I prefer to process collections functionally rather than mutate them in place. That avoids this kind of problem altogether, as well as aliasing issues and other tricky sources of bugs.

So, I would implement it like:

List<Thing> expand(List<Thing> inputs) {
    List<Thing> expanded = new ArrayList<Thing>();

    for (Thing thing : inputs) {
        expanded.add(thing);
        if (needsSomeMoreThings(thing)) {
            addMoreThingsTo(expanded);
        }
    }

    return expanded;
}
Nat
A: 

IMHO the safer way would be to create a new collection, to iterate over your given collection, adding each element in the new collection, and adding extra elements as needed in the new collection as well, finally returning the new collection.

zim2001
A: 

Besides the solution of using an additional list and calling addAll to insert the new items after the iteration (as e.g. the solution by user Nat), you can also use concurrent collections like the CopyOnWriteArrayList.

The "snapshot" style iterator method uses a reference to the state of the array at the point that the iterator was created. This array never changes during the lifetime of the iterator, so interference is impossible and the iterator is guaranteed not to throw ConcurrentModificationException.

With this special collection (usually used for concurrent access) it is possible to manipulate the underlying list while iterating over it. However, the iterator will not reflect the changes.

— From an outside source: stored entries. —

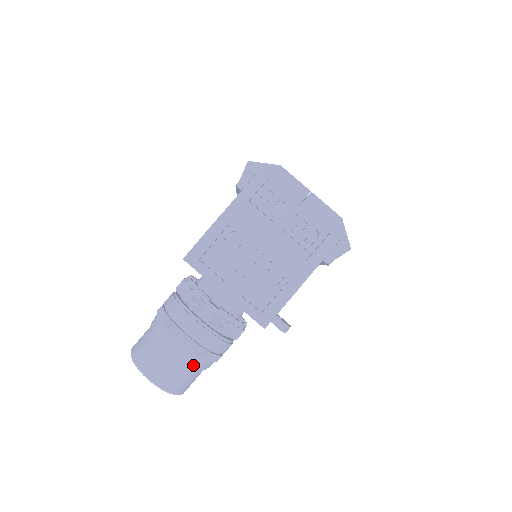
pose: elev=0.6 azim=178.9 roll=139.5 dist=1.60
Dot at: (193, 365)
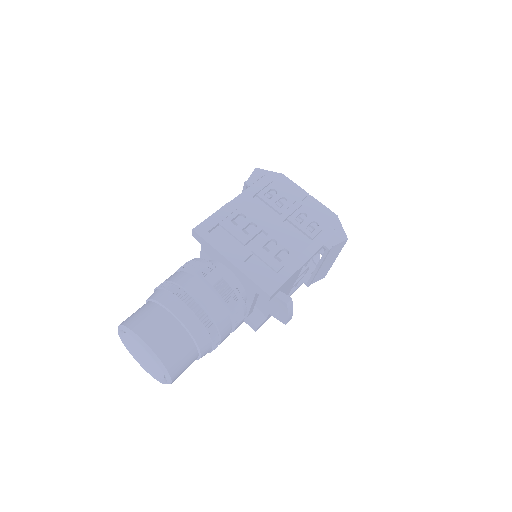
Dot at: (191, 333)
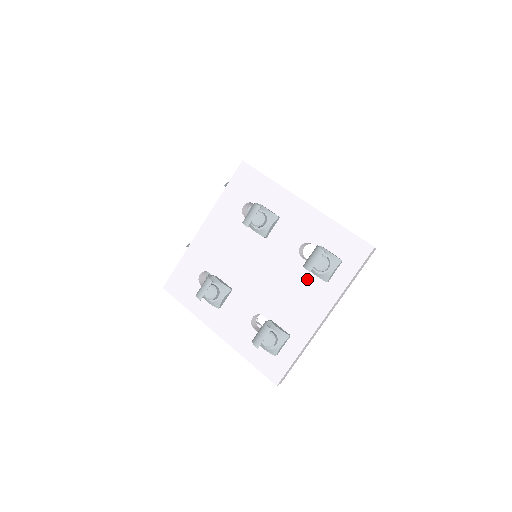
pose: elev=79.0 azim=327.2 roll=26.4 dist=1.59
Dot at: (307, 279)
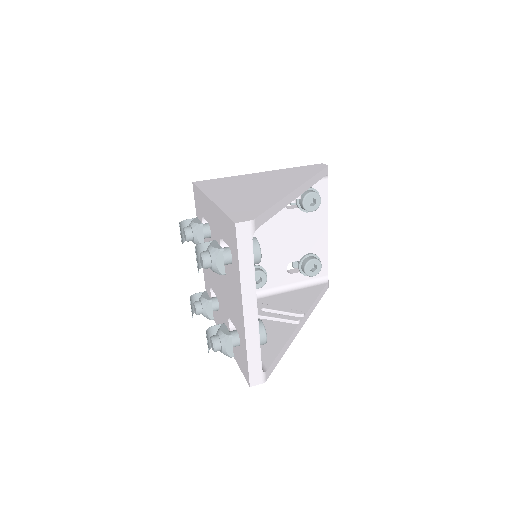
Dot at: (229, 275)
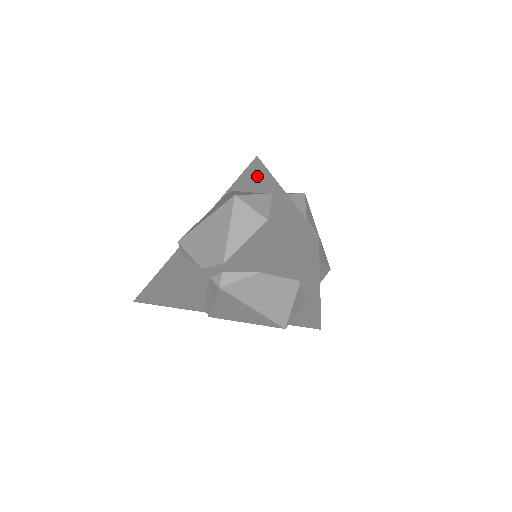
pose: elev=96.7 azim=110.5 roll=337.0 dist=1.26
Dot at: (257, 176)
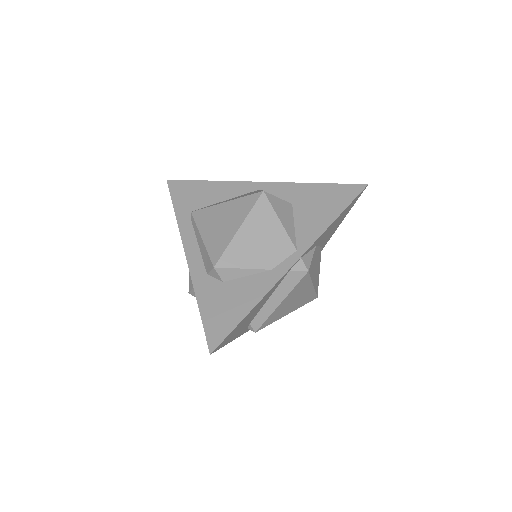
Dot at: (205, 190)
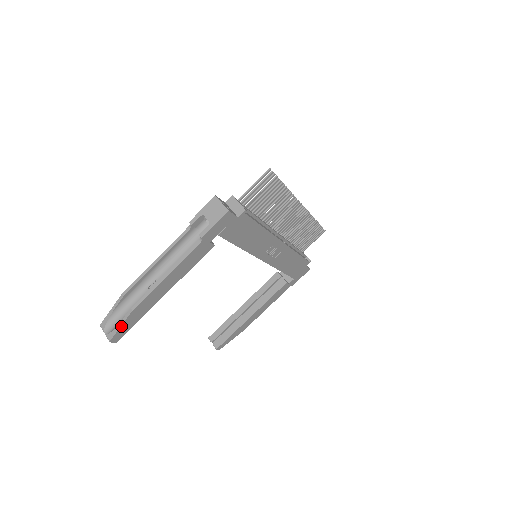
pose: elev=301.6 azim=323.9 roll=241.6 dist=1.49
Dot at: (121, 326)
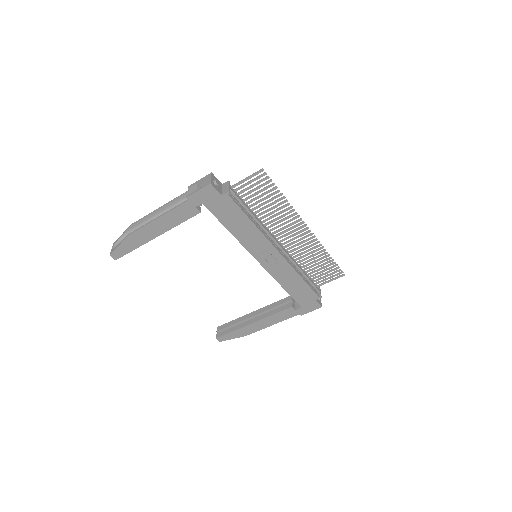
Dot at: (119, 246)
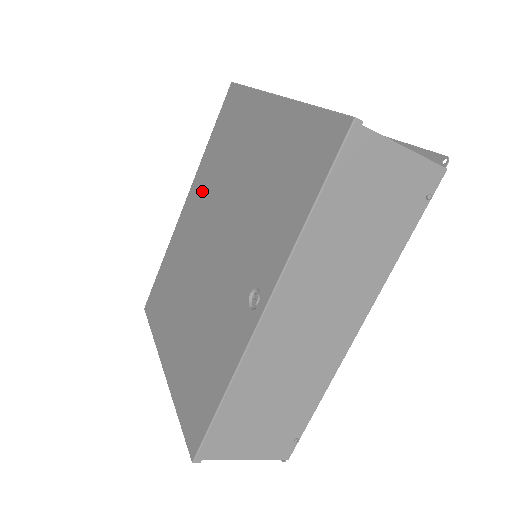
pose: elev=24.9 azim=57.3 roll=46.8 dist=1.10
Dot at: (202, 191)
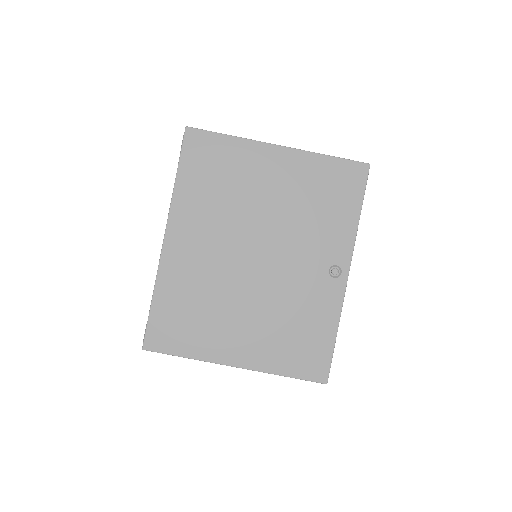
Dot at: (199, 222)
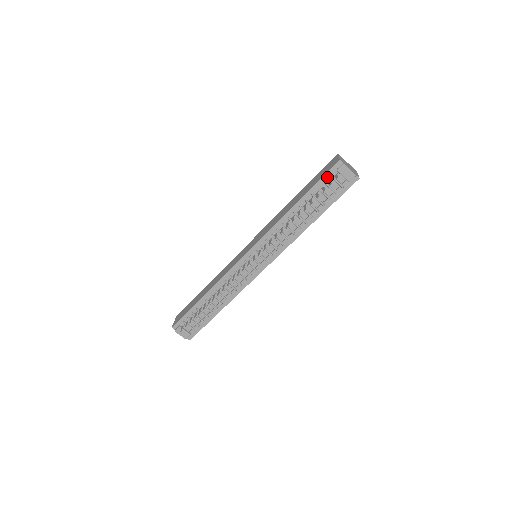
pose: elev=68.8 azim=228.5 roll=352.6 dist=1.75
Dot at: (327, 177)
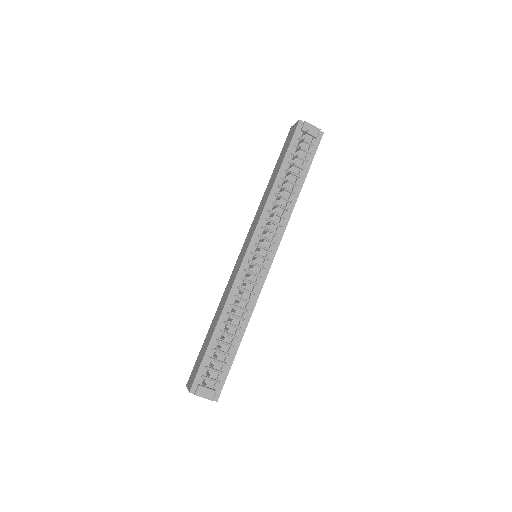
Dot at: (295, 140)
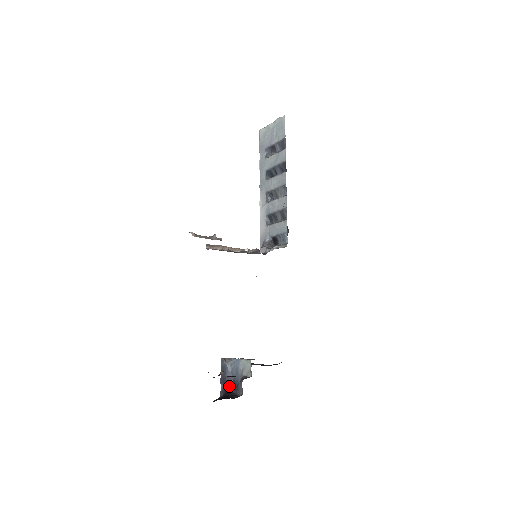
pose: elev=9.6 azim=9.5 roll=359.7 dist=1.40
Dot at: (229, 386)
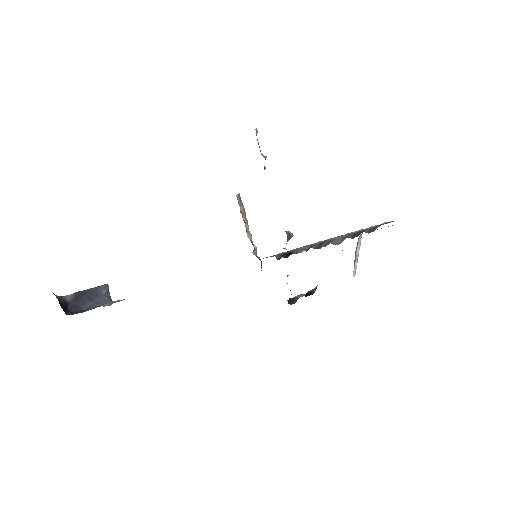
Dot at: (73, 307)
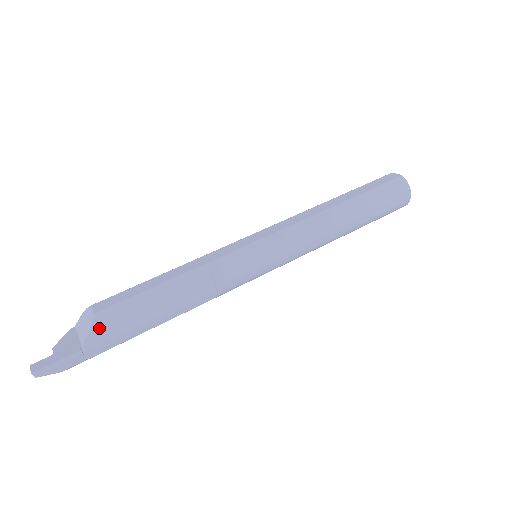
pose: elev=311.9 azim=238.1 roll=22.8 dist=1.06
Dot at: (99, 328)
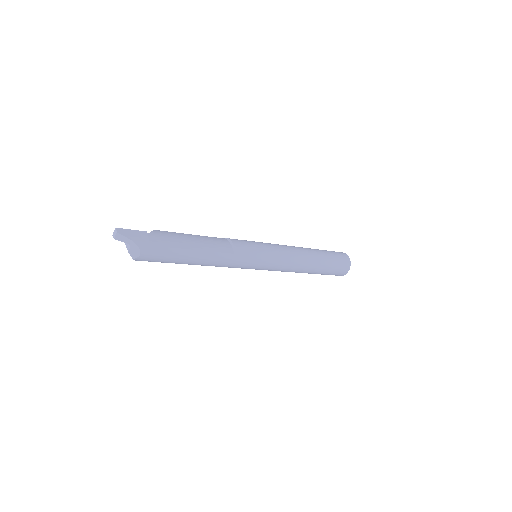
Dot at: (159, 232)
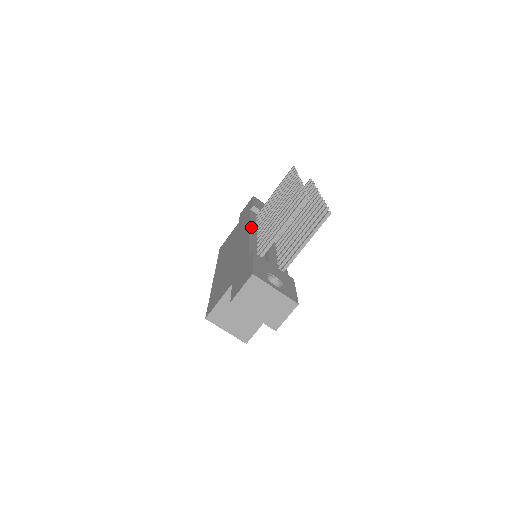
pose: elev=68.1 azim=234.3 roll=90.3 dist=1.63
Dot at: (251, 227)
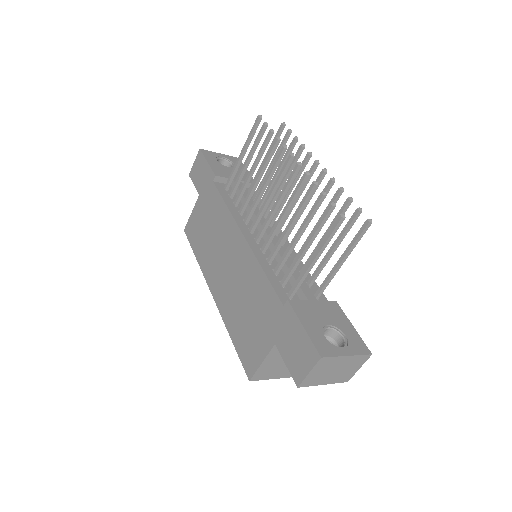
Dot at: (240, 226)
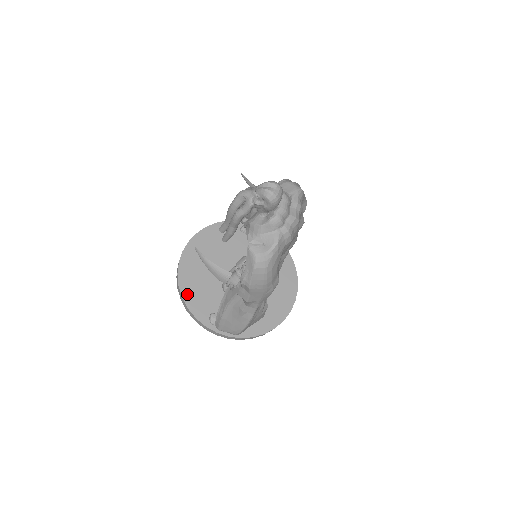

Is this better than the other solution? Probably not, I don't know the overhead introduced by the Copy-On-Write approach.

dmeister
+1  A: 

Actually it is rather easy. Just think for the optimal way. I beleive the optimal way is:

for (int i=0; i<list.size(); i++) {
   Level obj = list.get(i);

   //Here execute yr code that may add / or may not add new element(s)
   //...

   i=list.indexOf(obj);
}

The following example works perfectly in the most logical case - when you dont need to iterate the added new elements before the iteration element. About the added elements after the iteration element - there you might want not to iterate them either. In this case you should simply add/or extend yr object with a flag that will mark them not to iterate them.

PatlaDJ
The indexOf is not required for add and could be confusing if you have duplicates.
Peter Lawrey
Yes, indeed, duplicates are a problem. Thanx for adding that.